→ Your tasks
a) Using the discussion of rail traffic and container shipping, determine whether each of the following statements agrees with it: (i) only one container line serves Prince Rupert; (ii) the rattling described at the start occurred at 3 P.M.; (iii) export transit time is shorter through Rupert. For each, answer yes or no and quote the deciding words.
b) In the discussion of rail traffic and container shipping, what does the writer wish were illegal?
c) Carry on the forum discussion of rail traffic and container shipping through PG from its final line.

→ Document text
※ ※ ※

Spin off - 3 A.M. multi vibrations and doors and windows rattling.
Just more rail traffic passing through PG thats all!
Our resources being hauled out of town, one container at a time. In keeping with current wisdom, maybe they can find a way to stuff containers with raw logs, eliminate all but the tree cutting and trucking. Nothing new, I guess. It is what we have to sell, the resources. I just wish that it was illegal to ship them out of B.C. in their raw form.
metalman.
Foo738 - that's the sound of money.
For who?
For the value added folks in the area, for the CN employees... for Rupert..

Probably for most of us in a roundabout way.
Now if CN can just keep the train on the track.
That will truely be a wonderful thing.
(I am not holding my breath)
The US has a mid east? Oh yeah, the state of Iraq......
Companies that operate in this area should be putting their Asian destined material into containers in PG rather than in Vancouver.
"Companies that operate in this area should be putting their Asian destined material into containers in PG rather than in Vancouver."

Why?

Only 1 container line serves Prince Rupert....over 20 call Vancouver.
While the inbound transit time is 50+ hours shorter to Rupert it is longer on outbound ie export.

※ ※ ※

→ Data rows
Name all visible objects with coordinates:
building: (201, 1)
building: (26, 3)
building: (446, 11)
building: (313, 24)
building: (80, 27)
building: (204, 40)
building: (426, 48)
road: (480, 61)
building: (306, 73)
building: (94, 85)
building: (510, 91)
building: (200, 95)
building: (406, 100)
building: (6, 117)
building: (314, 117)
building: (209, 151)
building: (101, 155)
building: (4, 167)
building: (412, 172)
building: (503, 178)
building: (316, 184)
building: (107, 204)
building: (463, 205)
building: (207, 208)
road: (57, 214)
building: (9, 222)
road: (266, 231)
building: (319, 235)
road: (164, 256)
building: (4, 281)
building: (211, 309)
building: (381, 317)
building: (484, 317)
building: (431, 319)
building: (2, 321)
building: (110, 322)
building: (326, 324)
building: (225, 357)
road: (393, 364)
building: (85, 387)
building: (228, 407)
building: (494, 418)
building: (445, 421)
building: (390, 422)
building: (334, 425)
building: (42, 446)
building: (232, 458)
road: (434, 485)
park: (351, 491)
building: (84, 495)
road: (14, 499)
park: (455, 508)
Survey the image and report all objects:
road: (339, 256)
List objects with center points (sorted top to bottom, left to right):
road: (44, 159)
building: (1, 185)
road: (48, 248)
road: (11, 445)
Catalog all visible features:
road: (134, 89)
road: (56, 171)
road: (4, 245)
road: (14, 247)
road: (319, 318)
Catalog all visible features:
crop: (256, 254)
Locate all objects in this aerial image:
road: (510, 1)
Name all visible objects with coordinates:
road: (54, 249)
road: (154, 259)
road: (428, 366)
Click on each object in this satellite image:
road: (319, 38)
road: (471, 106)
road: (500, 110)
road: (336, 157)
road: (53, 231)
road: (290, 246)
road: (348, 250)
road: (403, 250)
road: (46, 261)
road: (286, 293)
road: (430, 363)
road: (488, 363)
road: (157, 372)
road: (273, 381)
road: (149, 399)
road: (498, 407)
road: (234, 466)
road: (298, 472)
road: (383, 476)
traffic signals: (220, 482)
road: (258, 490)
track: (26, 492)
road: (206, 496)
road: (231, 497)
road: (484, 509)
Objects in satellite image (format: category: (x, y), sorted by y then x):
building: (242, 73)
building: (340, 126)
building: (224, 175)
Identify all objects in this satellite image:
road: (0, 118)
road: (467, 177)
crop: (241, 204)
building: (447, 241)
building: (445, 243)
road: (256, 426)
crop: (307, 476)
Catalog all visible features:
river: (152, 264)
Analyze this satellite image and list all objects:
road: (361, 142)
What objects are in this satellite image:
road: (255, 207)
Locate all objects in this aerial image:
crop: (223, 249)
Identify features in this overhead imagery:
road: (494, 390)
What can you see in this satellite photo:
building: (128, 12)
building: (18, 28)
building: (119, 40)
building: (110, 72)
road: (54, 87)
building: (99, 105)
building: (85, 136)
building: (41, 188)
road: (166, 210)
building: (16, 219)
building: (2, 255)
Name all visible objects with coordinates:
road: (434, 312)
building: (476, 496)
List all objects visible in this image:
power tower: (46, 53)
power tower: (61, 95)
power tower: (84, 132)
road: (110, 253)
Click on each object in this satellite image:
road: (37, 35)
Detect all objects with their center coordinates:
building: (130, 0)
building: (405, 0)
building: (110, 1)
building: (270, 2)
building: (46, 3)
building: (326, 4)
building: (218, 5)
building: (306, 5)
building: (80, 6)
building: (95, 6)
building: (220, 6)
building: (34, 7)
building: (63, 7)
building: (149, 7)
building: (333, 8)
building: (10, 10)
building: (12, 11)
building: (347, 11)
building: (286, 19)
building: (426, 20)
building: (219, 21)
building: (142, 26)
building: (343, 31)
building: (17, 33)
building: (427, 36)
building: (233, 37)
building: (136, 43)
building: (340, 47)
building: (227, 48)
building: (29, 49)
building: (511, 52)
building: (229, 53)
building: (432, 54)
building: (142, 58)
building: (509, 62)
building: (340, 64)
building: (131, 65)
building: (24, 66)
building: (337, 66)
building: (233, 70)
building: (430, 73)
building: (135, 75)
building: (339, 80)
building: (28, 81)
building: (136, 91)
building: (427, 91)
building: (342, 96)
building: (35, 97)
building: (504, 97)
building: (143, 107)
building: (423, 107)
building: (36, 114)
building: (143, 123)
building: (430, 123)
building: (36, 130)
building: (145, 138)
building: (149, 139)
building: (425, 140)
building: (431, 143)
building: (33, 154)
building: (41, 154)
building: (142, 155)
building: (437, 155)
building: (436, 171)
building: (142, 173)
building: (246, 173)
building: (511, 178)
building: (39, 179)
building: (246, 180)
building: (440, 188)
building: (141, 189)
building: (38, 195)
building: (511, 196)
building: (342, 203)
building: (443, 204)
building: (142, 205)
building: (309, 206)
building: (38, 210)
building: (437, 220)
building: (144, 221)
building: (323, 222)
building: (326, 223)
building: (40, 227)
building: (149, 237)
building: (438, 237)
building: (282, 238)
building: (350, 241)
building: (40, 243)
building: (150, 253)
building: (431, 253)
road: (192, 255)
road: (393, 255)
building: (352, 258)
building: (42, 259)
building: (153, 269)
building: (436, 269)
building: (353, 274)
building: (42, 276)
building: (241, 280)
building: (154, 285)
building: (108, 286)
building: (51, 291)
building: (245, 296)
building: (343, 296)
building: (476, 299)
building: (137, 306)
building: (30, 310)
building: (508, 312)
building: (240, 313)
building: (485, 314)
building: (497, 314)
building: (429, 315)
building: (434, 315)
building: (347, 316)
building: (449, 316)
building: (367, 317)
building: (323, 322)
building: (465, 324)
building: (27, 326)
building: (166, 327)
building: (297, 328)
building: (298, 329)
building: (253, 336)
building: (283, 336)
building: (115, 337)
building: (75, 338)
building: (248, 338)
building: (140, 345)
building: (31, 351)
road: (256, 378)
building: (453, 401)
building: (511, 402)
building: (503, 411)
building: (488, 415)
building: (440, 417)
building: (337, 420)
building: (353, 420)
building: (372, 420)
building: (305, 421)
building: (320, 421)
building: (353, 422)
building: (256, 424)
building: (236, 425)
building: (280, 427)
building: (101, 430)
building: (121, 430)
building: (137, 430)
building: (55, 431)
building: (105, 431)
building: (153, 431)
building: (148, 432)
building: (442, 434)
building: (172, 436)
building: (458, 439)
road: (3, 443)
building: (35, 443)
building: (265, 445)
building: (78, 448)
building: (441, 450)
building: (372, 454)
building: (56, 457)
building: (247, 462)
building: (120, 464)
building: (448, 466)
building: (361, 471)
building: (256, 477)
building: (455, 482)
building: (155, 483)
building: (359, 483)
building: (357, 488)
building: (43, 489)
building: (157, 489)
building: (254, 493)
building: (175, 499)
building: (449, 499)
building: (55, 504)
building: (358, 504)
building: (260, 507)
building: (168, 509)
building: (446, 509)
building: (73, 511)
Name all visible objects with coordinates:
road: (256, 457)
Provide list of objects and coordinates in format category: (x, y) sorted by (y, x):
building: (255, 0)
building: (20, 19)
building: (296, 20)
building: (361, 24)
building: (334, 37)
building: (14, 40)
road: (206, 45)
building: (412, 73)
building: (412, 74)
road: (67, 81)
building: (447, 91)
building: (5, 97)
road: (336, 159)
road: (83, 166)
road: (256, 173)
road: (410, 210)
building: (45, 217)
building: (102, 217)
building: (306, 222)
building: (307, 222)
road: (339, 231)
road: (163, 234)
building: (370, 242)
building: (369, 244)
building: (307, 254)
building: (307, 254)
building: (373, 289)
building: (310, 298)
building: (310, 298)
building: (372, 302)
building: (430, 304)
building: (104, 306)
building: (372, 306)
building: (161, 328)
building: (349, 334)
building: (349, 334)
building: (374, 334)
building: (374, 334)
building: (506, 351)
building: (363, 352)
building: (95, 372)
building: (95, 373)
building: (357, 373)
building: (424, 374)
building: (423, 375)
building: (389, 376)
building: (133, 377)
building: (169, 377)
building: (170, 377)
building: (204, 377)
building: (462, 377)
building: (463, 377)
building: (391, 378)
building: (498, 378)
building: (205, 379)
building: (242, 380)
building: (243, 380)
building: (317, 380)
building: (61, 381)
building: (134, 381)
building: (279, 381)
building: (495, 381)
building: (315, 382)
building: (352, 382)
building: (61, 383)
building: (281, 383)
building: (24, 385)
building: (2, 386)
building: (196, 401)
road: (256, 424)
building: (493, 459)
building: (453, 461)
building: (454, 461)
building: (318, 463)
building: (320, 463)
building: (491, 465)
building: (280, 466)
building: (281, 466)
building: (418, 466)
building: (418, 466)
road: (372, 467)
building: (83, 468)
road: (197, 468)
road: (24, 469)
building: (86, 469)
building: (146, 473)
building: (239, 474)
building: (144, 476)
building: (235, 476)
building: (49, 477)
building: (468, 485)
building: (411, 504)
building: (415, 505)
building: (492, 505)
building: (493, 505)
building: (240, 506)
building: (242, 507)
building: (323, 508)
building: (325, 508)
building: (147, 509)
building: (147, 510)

※ ※ ※

→ Answers to each task
a)
(i) Yes: "Only 1 container line serves Prince Rupert"
(ii) No: "3 A.M. multi vibrations and doors and windows rattling."
(iii) No: "it is longer on outbound ie export."

b) Shipping the resources out of B.C. in their raw form.

c)
Given the choice of putting money in the CN's pocket or small business operators most producers would prefer to work with the small guy.
On Saturday CN cut their service to Vancouver container facilities by 50% to try and force shippers to use the CN run site in PG.
Talk about a monopoly.
In addition they are jumping the gun as the 1st vessel ex Rupert is not until January!
Traffic in Vancouver is just one big snarl. CN must be happy to have an alternate route and just quit fighting to keep stuff moving in and around Vr.
"For the value added folks in the area,"

who are they?
Vcr is 1 big snarl due in large part to CN.

Service has been brutal for 3 years.....cutting switching by 50% like they did effective Saturday will make it worse.


Talk about a mismanaged self serving outfit.

Brutal!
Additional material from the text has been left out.